┌──

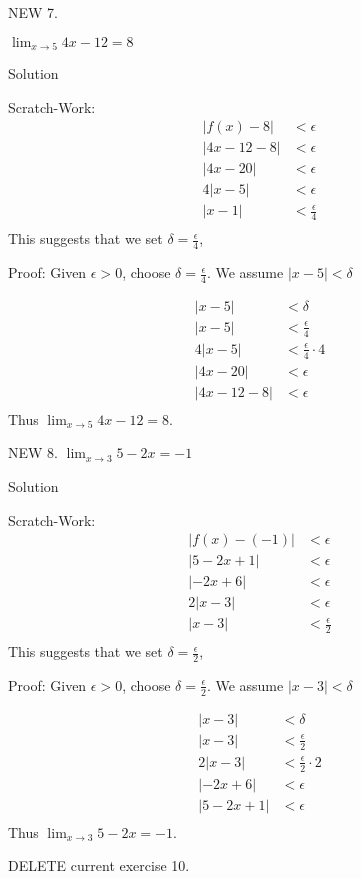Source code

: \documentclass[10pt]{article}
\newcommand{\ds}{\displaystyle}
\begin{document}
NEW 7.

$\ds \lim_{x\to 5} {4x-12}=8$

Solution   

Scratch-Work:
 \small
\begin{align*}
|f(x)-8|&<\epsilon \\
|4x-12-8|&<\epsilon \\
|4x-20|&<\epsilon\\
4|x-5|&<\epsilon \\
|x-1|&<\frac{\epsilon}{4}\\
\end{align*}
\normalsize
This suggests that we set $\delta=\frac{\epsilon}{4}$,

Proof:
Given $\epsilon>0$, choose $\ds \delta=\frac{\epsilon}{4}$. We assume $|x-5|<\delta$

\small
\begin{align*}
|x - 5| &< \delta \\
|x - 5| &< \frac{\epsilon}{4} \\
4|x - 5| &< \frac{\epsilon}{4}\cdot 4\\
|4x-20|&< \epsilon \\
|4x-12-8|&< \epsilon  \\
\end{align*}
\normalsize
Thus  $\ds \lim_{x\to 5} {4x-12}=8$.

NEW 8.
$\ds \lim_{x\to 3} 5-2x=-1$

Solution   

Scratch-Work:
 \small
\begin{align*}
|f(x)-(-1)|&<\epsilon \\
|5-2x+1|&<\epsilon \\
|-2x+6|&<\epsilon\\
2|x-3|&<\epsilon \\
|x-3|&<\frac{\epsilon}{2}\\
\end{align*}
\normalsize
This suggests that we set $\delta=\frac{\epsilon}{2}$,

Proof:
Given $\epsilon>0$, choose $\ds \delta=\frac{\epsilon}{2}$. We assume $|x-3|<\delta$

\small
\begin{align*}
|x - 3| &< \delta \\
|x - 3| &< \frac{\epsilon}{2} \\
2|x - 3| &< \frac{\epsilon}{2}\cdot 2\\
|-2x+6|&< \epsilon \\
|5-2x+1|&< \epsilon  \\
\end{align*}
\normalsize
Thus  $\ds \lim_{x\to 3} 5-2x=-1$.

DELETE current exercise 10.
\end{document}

└──
┌──

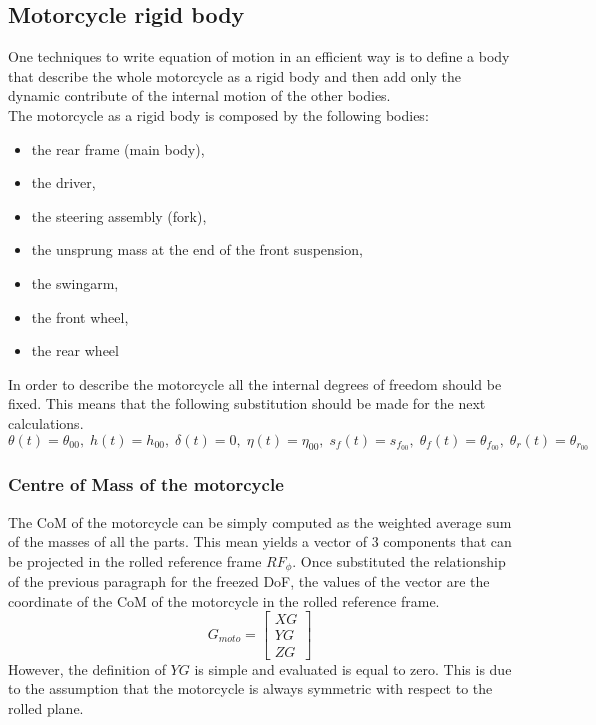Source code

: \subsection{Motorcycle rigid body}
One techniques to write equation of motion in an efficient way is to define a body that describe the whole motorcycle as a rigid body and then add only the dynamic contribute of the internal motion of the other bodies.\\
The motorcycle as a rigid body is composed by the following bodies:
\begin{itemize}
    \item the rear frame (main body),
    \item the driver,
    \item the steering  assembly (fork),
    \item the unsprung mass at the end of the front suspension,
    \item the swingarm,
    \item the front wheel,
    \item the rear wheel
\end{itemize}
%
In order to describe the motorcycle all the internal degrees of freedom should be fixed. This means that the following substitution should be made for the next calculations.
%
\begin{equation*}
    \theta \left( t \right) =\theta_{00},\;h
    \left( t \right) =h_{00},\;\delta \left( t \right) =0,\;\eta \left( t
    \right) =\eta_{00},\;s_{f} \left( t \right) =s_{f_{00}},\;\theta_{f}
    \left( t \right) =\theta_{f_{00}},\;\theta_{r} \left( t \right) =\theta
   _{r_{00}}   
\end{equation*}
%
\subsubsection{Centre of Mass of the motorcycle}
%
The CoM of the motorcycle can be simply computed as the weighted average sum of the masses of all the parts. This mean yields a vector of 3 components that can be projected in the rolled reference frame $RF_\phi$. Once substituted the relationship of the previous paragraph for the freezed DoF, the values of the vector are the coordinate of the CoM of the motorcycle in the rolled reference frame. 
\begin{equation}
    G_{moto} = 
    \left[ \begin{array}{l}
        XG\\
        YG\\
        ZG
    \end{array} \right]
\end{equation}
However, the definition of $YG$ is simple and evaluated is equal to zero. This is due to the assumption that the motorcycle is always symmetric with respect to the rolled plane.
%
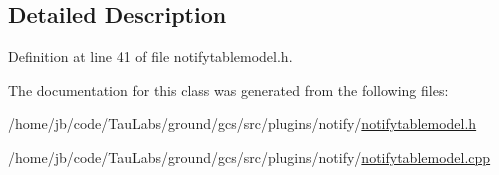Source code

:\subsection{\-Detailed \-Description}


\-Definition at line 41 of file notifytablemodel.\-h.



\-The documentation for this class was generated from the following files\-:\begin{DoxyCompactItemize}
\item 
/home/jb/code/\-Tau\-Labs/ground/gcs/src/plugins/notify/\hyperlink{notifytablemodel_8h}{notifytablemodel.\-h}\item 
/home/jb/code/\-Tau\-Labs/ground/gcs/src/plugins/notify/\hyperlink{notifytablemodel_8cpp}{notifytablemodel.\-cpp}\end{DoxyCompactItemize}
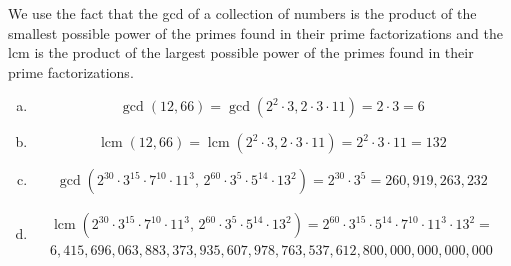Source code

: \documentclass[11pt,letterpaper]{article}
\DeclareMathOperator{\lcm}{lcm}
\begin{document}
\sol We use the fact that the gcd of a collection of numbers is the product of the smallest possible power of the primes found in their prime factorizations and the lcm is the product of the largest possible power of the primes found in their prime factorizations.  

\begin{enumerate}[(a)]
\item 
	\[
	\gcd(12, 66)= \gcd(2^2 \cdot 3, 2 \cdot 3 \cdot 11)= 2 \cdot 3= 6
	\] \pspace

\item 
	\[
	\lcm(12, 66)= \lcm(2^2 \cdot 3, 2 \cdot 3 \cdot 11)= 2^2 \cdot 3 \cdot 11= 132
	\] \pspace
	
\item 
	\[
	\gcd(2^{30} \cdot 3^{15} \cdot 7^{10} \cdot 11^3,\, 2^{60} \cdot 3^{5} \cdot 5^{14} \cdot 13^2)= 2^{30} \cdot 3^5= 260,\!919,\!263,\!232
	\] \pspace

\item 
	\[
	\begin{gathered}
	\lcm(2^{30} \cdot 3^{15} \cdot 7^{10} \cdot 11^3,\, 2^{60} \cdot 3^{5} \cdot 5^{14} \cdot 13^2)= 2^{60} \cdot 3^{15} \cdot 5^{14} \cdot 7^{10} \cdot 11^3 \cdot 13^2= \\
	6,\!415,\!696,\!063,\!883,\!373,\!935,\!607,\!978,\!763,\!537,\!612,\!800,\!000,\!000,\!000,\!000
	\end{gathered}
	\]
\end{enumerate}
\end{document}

└──

_Work item:_ How many of the lines in these entries hold "bodies"? Report only the count.

_Result:_ 2